## PASSAGE GIVEN:
:::

The FCC has denied an e-rate appeal brought by the Barberton, Ohio School District. Barberton contended that it was eligible for the maximum 90% discount rate, thus virtually assuring that its request would be fully funded. The Universal Service Administration Company (USAC) had ruled that Barberton had failed to document its claimed discount level.
Barberton had applied at the 90% discount level for services used in five schools. USAC analyzed surveys Barberton had submitted in support of its claim and found that only a 79% overall level was appropriate.
In reviewing Barberton’s challenge to USAC, the Commission affirmed that the proper survey methodology is to calculate a weighted average based on the applicable discounts of all member schools sharing a portion of the services. The weighting is done on the basis of each school’s student enrollment. In this case, the Commission found that three of the five schools qualified for an 80% discount rate and another qualified for only 60%. In proportion to their student populations, this yielded a weighted average of 79%. Since funding for internal connections in the relevant year was awarded only down to the 86% level, the Commission affirmed USAC’s denial of Barberton’s funding request. The Commission further cited with approval USAC’s standards for student surveys to support discount rates, which must include the grade level of each child and the address, size and parents’ income level of each family. The Commission noted that alternative means are available to establish discount rate eligibility, including participation in other income-assistance programs, such as subsidized school lunches.

:::

## TASK A:
Format the entries as a numbered list, starting at the line that contains "pose: elev=349.7 azim=94.8" and ending at the line that contains "Dot at: (197, 172)", and leave out any blank lines.

:::

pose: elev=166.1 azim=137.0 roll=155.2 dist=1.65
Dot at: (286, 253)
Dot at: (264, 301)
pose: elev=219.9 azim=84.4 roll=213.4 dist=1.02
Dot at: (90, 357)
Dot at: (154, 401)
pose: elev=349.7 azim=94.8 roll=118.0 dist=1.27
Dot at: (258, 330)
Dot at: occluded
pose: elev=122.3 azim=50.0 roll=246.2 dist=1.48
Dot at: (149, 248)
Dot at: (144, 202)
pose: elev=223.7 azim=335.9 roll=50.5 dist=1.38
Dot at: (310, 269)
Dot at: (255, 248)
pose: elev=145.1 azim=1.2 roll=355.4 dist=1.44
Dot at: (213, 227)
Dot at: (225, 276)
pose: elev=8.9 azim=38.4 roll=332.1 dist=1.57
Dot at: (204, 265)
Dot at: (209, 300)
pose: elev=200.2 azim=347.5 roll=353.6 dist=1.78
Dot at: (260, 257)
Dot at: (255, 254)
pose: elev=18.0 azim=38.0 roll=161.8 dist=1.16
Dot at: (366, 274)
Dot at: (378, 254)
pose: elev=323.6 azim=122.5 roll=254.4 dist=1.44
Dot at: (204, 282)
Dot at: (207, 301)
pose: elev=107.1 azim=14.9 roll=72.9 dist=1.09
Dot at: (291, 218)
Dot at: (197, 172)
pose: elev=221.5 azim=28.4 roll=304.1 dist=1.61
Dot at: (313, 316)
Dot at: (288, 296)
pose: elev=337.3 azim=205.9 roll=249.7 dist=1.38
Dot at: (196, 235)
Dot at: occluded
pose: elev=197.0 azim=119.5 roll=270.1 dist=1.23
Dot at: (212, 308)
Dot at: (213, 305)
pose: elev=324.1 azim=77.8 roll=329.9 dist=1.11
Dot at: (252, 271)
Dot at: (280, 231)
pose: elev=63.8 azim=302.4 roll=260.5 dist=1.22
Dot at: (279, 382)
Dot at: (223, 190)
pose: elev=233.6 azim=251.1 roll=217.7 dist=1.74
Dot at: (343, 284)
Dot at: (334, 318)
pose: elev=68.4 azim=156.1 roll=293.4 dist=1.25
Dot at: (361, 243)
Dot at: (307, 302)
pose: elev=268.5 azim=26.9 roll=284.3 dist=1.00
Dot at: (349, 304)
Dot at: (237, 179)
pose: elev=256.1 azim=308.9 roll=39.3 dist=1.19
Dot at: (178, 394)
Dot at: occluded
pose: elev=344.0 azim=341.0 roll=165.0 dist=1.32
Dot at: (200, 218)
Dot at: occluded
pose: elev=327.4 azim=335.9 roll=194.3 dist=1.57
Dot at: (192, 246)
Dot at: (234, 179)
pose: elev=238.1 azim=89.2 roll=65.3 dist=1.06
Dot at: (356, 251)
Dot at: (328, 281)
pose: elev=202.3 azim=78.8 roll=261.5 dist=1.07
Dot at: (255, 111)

:::

## TASK B:
According to the text on the Barberton e-rate appeal, down to what discount level was funding for internal connections awarded in the relevant year?

## REPLY A:
1. pose: elev=349.7 azim=94.8 roll=118.0 dist=1.27
2. Dot at: (258, 330)
3. Dot at: occluded
4. pose: elev=122.3 azim=50.0 roll=246.2 dist=1.48
5. Dot at: (149, 248)
6. Dot at: (144, 202)
7. pose: elev=223.7 azim=335.9 roll=50.5 dist=1.38
8. Dot at: (310, 269)
9. Dot at: (255, 248)
10. pose: elev=145.1 azim=1.2 roll=355.4 dist=1.44
11. Dot at: (213, 227)
12. Dot at: (225, 276)
13. pose: elev=8.9 azim=38.4 roll=332.1 dist=1.57
14. Dot at: (204, 265)
15. Dot at: (209, 300)
16. pose: elev=200.2 azim=347.5 roll=353.6 dist=1.78
17. Dot at: (260, 257)
18. Dot at: (255, 254)
19. pose: elev=18.0 azim=38.0 roll=161.8 dist=1.16
20. Dot at: (366, 274)
21. Dot at: (378, 254)
22. pose: elev=323.6 azim=122.5 roll=254.4 dist=1.44
23. Dot at: (204, 282)
24. Dot at: (207, 301)
25. pose: elev=107.1 azim=14.9 roll=72.9 dist=1.09
26. Dot at: (291, 218)
27. Dot at: (197, 172)

## REPLY B:
86%